We first brought 2504 E. York St. to your attention back in early 2020, you know, just before the world turned upside down. At that time, we told you that developers had purchased this property and were planning to tear down a pair of homes and build a new mixed-use building in their place. That building was going to rise five stories and include 24 apartments over retail. But the property is zoned for single-family use, and the only by-right option for the site is three new homes (or renovation of the existing homes and the construction of another on the giant side lot at the corner of York and Belgrade).
Facing community opposition and a once in a century global pandemic, the developers pivoted and presented a revised proposal at the beginning of 2021. They decreased the height, reducing the building to a mere four stories. By decreasing unit sizes, they slightly increased the density though, going up to 25 units. We felt like the plan was in the right realm, but our opinion doesn’t count, and the community still wasn’t into the idea. It’s a shame, as we would have liked to see this building, designed by PZS Architects, get built.
Looking to get the community on board, the developers have down shifted the project yet again, and are now proposing a three-story building here. The retail space has been axed and the unit count has been pushed down to 21 units. Apparently, the community had concerns about vacant commercial space on Frankford and Girard Avenues, and feared that the developers would have trouble leasing out space in this building. We’d counter that it’s tough to find triple-wide commercial space on either corridor and that this would have gotten leased with relative ease, but again, nobody asked us.

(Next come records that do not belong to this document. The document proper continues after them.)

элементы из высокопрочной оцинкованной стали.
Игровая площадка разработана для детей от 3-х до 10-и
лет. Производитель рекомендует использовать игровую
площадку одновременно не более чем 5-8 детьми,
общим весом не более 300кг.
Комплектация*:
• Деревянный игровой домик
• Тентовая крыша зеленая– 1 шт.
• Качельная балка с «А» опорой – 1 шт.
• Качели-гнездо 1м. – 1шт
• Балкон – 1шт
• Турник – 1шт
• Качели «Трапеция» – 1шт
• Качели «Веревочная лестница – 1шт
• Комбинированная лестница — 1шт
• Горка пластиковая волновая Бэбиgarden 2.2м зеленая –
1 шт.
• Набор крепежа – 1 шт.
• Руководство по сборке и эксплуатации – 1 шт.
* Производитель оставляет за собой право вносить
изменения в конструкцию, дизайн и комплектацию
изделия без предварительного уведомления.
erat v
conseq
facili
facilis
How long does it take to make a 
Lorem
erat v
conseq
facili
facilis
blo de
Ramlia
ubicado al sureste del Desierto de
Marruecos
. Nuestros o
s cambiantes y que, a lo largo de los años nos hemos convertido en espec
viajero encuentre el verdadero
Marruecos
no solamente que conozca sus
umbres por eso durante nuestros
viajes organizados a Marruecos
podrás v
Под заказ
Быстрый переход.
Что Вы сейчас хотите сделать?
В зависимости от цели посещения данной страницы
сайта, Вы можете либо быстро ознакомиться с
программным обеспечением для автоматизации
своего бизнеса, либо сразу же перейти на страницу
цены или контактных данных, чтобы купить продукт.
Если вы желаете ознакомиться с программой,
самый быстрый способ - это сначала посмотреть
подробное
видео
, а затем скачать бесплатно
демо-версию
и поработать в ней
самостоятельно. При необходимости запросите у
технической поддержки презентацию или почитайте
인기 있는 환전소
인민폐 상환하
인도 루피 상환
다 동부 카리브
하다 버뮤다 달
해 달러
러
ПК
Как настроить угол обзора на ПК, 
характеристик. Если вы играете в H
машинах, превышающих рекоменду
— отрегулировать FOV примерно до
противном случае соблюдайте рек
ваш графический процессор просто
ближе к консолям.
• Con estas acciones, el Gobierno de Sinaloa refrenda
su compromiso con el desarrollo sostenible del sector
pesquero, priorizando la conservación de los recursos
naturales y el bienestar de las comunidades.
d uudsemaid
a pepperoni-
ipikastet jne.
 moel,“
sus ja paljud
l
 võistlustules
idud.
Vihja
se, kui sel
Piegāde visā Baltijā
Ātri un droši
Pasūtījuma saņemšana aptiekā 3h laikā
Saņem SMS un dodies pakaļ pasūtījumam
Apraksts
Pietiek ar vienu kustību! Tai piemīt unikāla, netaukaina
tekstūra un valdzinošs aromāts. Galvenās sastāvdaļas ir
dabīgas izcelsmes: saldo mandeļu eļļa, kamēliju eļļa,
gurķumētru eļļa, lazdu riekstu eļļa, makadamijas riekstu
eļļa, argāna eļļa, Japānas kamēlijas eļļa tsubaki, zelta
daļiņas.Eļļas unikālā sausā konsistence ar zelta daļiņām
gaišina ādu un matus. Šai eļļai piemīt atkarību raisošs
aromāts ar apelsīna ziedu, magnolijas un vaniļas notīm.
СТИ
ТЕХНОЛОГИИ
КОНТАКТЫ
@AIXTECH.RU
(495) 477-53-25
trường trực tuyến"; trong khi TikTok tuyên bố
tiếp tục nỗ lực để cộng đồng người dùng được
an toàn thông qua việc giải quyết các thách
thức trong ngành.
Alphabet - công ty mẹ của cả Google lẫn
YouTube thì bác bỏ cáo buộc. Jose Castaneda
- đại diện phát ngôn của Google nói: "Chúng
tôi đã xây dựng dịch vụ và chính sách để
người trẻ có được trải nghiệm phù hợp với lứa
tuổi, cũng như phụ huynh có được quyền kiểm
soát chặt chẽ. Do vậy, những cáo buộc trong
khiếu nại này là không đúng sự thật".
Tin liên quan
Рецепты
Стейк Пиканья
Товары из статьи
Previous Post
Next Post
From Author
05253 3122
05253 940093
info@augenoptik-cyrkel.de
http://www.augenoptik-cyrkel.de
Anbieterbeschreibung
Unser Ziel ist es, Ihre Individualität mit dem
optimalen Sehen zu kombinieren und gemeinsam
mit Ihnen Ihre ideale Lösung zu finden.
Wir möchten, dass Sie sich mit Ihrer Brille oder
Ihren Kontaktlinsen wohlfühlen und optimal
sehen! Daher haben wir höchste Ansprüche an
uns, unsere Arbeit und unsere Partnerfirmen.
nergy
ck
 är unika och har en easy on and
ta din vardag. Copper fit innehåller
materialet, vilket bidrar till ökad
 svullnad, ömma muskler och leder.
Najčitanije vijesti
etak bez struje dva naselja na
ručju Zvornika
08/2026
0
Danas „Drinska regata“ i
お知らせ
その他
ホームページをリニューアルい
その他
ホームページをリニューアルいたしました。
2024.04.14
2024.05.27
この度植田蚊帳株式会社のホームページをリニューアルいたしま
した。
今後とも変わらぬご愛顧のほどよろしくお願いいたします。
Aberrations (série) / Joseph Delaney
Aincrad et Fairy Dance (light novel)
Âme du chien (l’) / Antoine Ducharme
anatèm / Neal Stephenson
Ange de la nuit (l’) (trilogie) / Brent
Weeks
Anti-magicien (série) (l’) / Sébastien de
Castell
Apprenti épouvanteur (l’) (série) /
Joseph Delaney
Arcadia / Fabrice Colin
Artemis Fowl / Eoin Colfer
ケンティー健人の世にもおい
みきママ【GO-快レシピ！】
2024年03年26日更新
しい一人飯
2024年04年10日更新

The latest renderings show a stubby building that will maybe rise 35′ to the top of the parapet walls. Considering that York Street is extremely wide and the taller 2424 Studios is just a few steps away, this building will definitely feel like it’s a story too short. That assumes, of course, that it ever gets built. Remember, the property is unfortunately zoned for single family use, so it’s still possible that the community will oppose the building and the ZBA will reject the application.
Like we said before, this property should probably be zoned at least CMX-2, which would have permitted a slightly less dense version of the second proposal as a matter of right. Unfortunately, when the underlying zoning isn’t appropriate, we often end up with city planning by consensus, which results in projects like this one, which feel like they should be taller or denser or include commercial, or some combination thereof. Hey, we get it, it’s a big city, and it’s impossible for all the properties to be zoned in exactly the right fashion. Still, it’s frustrating when we see these sorts of outcomes and are forced to consider what might have been.